Records from a collection:
——————————
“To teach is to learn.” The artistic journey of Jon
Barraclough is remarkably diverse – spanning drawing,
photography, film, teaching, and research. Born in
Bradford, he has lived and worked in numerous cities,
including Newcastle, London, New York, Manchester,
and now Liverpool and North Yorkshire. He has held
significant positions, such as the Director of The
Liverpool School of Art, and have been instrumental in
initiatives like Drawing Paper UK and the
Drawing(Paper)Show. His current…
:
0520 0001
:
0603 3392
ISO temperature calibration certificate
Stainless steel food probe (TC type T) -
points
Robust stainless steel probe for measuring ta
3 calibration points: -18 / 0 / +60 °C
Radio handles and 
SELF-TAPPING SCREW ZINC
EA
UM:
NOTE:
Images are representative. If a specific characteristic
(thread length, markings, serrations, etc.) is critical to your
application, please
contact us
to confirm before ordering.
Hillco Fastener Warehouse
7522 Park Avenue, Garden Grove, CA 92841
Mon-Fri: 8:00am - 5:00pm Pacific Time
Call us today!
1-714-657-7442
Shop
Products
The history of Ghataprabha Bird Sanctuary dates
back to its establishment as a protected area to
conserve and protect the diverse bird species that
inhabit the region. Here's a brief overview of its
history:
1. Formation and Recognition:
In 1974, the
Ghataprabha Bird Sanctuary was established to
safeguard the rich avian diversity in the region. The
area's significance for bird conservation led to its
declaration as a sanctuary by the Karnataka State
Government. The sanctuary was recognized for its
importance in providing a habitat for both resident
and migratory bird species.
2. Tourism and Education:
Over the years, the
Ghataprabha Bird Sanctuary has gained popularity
——————————
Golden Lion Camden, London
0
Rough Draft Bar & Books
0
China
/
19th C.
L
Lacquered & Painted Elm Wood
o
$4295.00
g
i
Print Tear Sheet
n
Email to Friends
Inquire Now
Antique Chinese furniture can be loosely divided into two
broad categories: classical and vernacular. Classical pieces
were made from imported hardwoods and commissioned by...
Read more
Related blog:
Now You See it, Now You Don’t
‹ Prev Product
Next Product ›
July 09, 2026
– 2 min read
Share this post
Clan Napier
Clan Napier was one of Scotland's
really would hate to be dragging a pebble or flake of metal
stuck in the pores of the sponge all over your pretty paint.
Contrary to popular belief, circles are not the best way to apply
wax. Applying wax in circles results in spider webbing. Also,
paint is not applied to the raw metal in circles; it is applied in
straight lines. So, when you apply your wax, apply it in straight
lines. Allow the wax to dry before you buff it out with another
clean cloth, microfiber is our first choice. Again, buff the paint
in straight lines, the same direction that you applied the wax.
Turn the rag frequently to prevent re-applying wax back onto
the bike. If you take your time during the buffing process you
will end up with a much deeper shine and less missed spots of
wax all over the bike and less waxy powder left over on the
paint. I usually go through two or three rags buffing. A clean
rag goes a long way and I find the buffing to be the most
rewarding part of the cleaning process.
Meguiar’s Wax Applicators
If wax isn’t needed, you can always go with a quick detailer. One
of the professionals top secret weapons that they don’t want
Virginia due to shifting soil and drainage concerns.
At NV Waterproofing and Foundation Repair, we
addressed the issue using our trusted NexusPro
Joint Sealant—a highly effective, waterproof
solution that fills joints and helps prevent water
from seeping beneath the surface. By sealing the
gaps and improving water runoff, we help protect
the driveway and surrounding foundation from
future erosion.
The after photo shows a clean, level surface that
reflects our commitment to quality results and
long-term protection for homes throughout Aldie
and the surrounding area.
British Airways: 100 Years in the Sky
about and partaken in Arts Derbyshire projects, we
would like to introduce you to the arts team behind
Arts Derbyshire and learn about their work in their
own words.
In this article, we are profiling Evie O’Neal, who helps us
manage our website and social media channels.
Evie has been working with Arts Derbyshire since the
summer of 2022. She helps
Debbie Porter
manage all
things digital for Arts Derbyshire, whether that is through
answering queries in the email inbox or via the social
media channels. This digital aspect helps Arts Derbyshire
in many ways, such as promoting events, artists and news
——————————
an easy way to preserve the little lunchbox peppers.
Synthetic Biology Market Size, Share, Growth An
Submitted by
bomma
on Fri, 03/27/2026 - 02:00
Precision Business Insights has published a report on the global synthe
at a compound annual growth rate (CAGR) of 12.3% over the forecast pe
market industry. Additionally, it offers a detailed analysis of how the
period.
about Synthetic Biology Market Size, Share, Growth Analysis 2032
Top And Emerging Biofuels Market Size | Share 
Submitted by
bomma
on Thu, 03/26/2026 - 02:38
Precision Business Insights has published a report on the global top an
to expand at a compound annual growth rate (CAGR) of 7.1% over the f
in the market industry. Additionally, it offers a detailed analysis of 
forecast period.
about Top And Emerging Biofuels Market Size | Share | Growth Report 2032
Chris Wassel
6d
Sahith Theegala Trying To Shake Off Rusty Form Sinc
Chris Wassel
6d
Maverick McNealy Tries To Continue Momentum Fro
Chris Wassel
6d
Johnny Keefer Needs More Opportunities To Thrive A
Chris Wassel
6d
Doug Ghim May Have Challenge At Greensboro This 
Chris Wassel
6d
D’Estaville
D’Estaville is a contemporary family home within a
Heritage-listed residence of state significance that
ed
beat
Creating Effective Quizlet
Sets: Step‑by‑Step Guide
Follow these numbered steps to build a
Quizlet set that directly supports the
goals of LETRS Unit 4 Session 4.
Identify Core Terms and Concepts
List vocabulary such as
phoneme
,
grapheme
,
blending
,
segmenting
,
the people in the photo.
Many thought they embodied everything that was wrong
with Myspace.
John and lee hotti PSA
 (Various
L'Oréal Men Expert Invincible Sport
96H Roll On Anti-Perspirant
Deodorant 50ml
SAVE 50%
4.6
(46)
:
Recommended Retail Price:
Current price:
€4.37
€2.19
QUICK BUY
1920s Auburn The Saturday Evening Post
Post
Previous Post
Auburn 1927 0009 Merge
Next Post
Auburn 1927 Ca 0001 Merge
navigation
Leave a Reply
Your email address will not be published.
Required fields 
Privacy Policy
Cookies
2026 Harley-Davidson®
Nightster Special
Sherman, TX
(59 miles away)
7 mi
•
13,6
——————————
Exercise details: Could you repeat exactly the lines above from the line with "1-714-657-7442" up to and including the line with "Ghataprabha Bird Sanctuary has", and only those?

Expected answer:
1-714-657-7442
Shop
Products
The history of Ghataprabha Bird Sanctuary dates
back to its establishment as a protected area to
conserve and protect the diverse bird species that
inhabit the region. Here's a brief overview of its
history:
1. Formation and Recognition:
In 1974, the
Ghataprabha Bird Sanctuary was established to
safeguard the rich avian diversity in the region. The
area's significance for bird conservation led to its
declaration as a sanctuary by the Karnataka State
Government. The sanctuary was recognized for its
importance in providing a habitat for both resident
and migratory bird species.
2. Tourism and Education:
Over the years, the
Ghataprabha Bird Sanctuary has gained popularity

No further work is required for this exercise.